一緒に暮らす中で、まるちゃんはおてんばな性格に。飼い主さんの中で猫という生き物に対する心境が変わったのは、まるちゃんの温かい歩み寄りがあったからだった。

「布団の中に潜り込んできて、ゴロゴロ言いながら一緒に寝てくれたんです。猫ちゃんも心臓がドクドクして、生きてるんやなと思いました」

人間とは違う鼓動の音や、温かな体温を感じた飼い主さんは、猫という生き物を愛しく思うようになった。

■病気と付き合いながら生きる「21歳ご長寿猫のリアル」

現在、まるちゃんは21歳。1日のほとんどを寝て過ごしている。季節ごとに寝心地がいい場所を上手に探す賢さに、飼い主さんは感心しているようだ。

人間と同じく猫も、年を重ねると体にさまざまな異変が現れる。
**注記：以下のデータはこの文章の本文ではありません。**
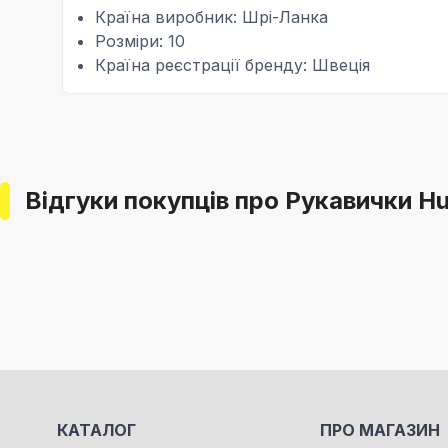
Країна виробник: Шрі-Ланка
Розміри: 10
Країна реєстрації бренду: Швеція
Відгуки покупців про Рукавички Hu
КАТАЛОГ
ПРО МАГАЗИН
まるちゃんの場合は、甲状腺ホルモンが過剰に分泌される「甲状腺機能亢進症」を発症した。腎臓の状態も、あまり芳しくないという。

「だんだん痩せてきました。それでも、服薬や週1回の自宅での点滴を頑張ってくれています」

毎日の食事は、医療食のドライフードが基本。だが、時には「普通のご飯をちょうだい」とねだられることもある。そんなときは原材料をしっかりチェックし、持病が悪化することがないように注意を払いながら、食べられるドライフードや鰹節をあげている。
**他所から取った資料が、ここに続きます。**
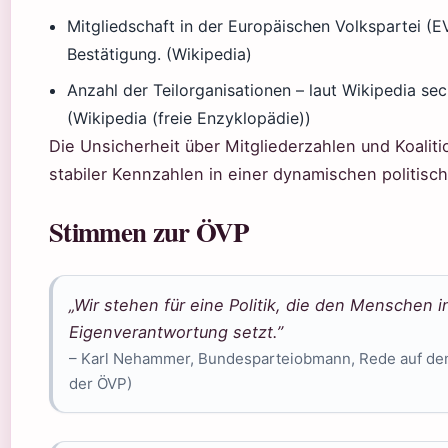
Mitgliedschaft in der Europäischen Volkspartei (EV
Bestätigung. (Wikipedia)
Anzahl der Teilorganisationen – laut Wikipedia sech
(Wikipedia (freie Enzyklopädie))
Die Unsicherheit über Mitgliederzahlen und Koaliti
stabiler Kennzahlen in einer dynamischen politisc
Stimmen zur ÖVP
„Wir stehen für eine Politik, die den Menschen i
Eigenverantwortung setzt.”
– Karl Nehammer, Bundesparteiobmann, Rede auf dem 
der ÖVP)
「私とまるちゃんは、お互いに支え合っているように思います。毎日、本当にありがとうの気持ちでいっぱいです」

■ペットロスから救ってくれたのは生きている愛猫たち

実は飼い主さん、2025年2月24日に先住猫もーちゃんを亡くし、ペットロスの苦しみを味わったことがある。そんな中で心の支えになってくれたのは、まるちゃんと同居猫ちゃーくんだった。

飼い主さんいわく、ちゃーくんも、もーちゃんのことが大好きだったそう。もーちゃんがいなくなった後は、まるちゃんに甘えるようになった。
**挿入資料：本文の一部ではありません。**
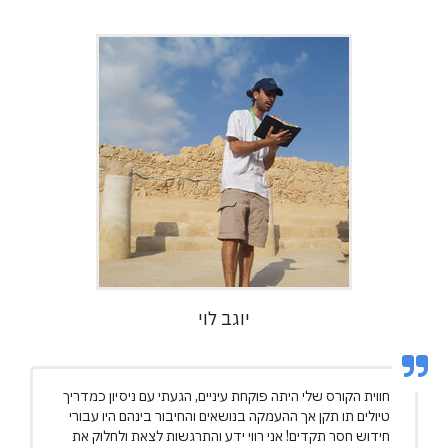
יוגב לוי
חווית הקורס שלי היתה פוקחת עיניים, הגעתי עם ניסיון כמדריך
טיולים תו תקן אך ההעמקה בנושאים והחיבור בינהם היו עבורי
חידוש חסר תקדים! אני רווי ידע והתרגשות לצאת ולחלוק את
「まるちゃんとちゃーくんが生きてくれているから、今日まで生きてこられた。存在に救われ続けています」

愛猫たちをなでるとき、飼い主さんは全身全霊のエネルギーを込めるそう。温かい気持ちが伝わるからか、まるちゃんたちは穏やかな表情を見せてくれる。

「これだけはなぜだか分からないのですが、まるちゃんは寝ている私の顔面を踏んでいき、何事もなかったかのように去っていくことがあります(笑)」

笑いあり涙ありの猫ライフを送っている飼い主さん。お互いがお互いを思いやる温かい日々が、この先も長く続いてほしい。